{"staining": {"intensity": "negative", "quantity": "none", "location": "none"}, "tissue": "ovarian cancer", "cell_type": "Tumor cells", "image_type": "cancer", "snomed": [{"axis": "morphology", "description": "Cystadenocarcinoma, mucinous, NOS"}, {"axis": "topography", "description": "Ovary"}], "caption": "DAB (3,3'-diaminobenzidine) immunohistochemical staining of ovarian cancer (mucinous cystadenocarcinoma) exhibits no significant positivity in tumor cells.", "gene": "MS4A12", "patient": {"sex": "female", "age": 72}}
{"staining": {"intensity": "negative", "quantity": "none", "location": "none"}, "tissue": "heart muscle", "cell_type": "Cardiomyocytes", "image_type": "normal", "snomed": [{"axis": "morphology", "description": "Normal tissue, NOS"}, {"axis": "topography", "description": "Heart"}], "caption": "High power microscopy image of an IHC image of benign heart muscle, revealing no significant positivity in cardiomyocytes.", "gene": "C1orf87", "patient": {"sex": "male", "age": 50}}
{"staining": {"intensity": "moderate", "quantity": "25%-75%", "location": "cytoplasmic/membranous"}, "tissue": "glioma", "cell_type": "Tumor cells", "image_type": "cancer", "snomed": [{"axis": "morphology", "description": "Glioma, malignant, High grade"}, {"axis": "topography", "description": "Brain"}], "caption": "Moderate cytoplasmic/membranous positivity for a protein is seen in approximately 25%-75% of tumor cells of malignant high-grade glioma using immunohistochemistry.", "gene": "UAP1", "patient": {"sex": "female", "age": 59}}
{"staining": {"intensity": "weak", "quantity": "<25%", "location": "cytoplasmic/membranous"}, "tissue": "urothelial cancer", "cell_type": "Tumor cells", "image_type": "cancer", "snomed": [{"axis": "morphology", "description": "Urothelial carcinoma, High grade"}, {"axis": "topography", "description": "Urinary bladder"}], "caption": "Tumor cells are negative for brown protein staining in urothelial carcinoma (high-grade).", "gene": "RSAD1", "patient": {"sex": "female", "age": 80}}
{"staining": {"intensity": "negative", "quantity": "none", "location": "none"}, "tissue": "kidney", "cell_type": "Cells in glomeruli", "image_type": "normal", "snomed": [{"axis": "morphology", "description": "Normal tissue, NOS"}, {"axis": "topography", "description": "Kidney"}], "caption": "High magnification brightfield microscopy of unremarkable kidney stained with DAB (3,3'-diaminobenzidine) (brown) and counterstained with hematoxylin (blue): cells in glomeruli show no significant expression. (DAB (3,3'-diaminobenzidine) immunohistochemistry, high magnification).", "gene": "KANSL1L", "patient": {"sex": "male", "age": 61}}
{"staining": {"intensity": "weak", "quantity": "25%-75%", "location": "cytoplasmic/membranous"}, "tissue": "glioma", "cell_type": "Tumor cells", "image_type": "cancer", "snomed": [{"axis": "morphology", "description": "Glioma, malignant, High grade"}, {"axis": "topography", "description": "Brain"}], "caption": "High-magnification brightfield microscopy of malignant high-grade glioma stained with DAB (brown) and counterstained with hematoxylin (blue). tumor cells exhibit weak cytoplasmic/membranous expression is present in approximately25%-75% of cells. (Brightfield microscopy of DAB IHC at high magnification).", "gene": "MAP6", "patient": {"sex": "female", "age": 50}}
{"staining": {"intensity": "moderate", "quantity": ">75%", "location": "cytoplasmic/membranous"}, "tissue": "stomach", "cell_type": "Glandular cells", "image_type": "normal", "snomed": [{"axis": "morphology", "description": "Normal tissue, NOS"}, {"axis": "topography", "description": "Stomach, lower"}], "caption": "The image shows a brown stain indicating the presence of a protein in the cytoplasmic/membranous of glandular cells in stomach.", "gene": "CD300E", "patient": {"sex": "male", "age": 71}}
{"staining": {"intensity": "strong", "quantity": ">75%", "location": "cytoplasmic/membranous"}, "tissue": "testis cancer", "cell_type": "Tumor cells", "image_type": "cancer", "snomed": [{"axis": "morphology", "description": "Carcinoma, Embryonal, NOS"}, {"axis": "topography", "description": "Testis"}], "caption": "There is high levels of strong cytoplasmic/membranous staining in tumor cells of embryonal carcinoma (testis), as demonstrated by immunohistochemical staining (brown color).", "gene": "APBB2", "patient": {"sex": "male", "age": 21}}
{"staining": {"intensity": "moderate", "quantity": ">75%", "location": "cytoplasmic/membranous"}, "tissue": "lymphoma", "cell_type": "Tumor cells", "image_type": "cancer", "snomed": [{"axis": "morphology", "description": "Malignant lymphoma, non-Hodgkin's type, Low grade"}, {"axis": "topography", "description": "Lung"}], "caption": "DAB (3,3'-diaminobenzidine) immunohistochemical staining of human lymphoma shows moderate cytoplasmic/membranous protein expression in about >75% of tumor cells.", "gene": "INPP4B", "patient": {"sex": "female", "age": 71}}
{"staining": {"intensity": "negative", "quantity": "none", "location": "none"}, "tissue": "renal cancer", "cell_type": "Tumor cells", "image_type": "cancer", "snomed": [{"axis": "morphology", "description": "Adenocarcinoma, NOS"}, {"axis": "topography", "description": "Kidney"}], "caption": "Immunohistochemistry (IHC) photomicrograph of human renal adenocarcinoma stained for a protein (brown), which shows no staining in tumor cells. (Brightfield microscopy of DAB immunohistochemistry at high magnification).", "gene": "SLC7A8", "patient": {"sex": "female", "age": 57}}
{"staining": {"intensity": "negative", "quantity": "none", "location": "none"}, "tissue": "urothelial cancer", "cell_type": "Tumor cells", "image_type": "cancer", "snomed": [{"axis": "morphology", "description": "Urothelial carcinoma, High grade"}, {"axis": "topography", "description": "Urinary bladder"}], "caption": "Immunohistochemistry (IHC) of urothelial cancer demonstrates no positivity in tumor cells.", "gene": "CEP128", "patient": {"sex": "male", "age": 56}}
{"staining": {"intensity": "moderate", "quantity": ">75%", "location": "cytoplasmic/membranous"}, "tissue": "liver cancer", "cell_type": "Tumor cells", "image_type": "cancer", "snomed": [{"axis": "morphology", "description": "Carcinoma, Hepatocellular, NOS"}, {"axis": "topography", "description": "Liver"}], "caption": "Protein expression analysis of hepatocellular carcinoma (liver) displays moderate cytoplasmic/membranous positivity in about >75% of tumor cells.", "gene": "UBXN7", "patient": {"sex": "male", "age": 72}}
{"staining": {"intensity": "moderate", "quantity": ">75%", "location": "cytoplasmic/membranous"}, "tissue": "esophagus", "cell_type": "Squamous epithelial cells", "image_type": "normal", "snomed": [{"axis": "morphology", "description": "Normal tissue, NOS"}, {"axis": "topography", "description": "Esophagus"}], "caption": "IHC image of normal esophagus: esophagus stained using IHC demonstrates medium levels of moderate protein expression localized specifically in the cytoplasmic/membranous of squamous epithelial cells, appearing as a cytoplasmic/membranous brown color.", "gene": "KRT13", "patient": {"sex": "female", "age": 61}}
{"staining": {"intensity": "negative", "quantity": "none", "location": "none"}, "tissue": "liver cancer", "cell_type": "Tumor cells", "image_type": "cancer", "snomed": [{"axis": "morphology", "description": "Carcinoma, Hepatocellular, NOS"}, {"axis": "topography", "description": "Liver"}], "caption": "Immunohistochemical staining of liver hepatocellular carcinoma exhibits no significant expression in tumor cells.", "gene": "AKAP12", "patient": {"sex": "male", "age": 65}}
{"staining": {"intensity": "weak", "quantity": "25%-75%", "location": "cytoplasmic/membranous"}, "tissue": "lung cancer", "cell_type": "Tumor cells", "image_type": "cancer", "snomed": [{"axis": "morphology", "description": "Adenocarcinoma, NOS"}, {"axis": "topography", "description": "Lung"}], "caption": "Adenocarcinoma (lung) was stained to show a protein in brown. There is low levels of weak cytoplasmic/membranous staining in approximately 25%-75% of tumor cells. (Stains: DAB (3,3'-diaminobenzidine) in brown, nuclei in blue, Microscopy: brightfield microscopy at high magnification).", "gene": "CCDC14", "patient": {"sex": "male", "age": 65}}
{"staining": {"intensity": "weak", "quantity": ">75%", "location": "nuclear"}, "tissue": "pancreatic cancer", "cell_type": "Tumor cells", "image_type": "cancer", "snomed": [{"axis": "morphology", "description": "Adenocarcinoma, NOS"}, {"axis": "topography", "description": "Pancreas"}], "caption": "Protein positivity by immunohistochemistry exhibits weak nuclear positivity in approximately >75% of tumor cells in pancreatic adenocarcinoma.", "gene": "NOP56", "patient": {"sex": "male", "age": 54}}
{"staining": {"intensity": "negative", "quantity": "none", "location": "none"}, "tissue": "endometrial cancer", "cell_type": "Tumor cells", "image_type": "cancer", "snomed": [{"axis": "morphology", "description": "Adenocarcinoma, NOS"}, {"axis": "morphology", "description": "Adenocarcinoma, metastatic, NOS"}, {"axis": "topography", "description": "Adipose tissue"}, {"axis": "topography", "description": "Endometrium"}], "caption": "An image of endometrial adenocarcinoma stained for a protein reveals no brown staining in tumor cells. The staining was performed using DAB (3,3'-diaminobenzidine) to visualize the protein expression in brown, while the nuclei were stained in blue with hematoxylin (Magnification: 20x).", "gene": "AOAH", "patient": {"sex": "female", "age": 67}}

Assignment
Copy the entries word for word. Start at the first line and end with the line containing "power microscopy image".

The completed task
{"staining": {"intensity": "negative", "quantity": "none", "location": "none"}, "tissue": "ovarian cancer", "cell_type": "Tumor cells", "image_type": "cancer", "snomed": [{"axis": "morphology", "description": "Cystadenocarcinoma, mucinous, NOS"}, {"axis": "topography", "description": "Ovary"}], "caption": "DAB (3,3'-diaminobenzidine) immunohistochemical staining of ovarian cancer (mucinous cystadenocarcinoma) exhibits no significant positivity in tumor cells.", "gene": "MS4A12", "patient": {"sex": "female", "age": 72}}
{"staining": {"intensity": "negative", "quantity": "none", "location": "none"}, "tissue": "heart muscle", "cell_type": "Cardiomyocytes", "image_type": "normal", "snomed": [{"axis": "morphology", "description": "Normal tissue, NOS"}, {"axis": "topography", "description": "Heart"}], "caption": "High power microscopy image of an IHC image of benign heart muscle, revealing no significant positivity in cardiomyocytes.", "gene": "C1orf87", "patient": {"sex": "male", "age": 50}}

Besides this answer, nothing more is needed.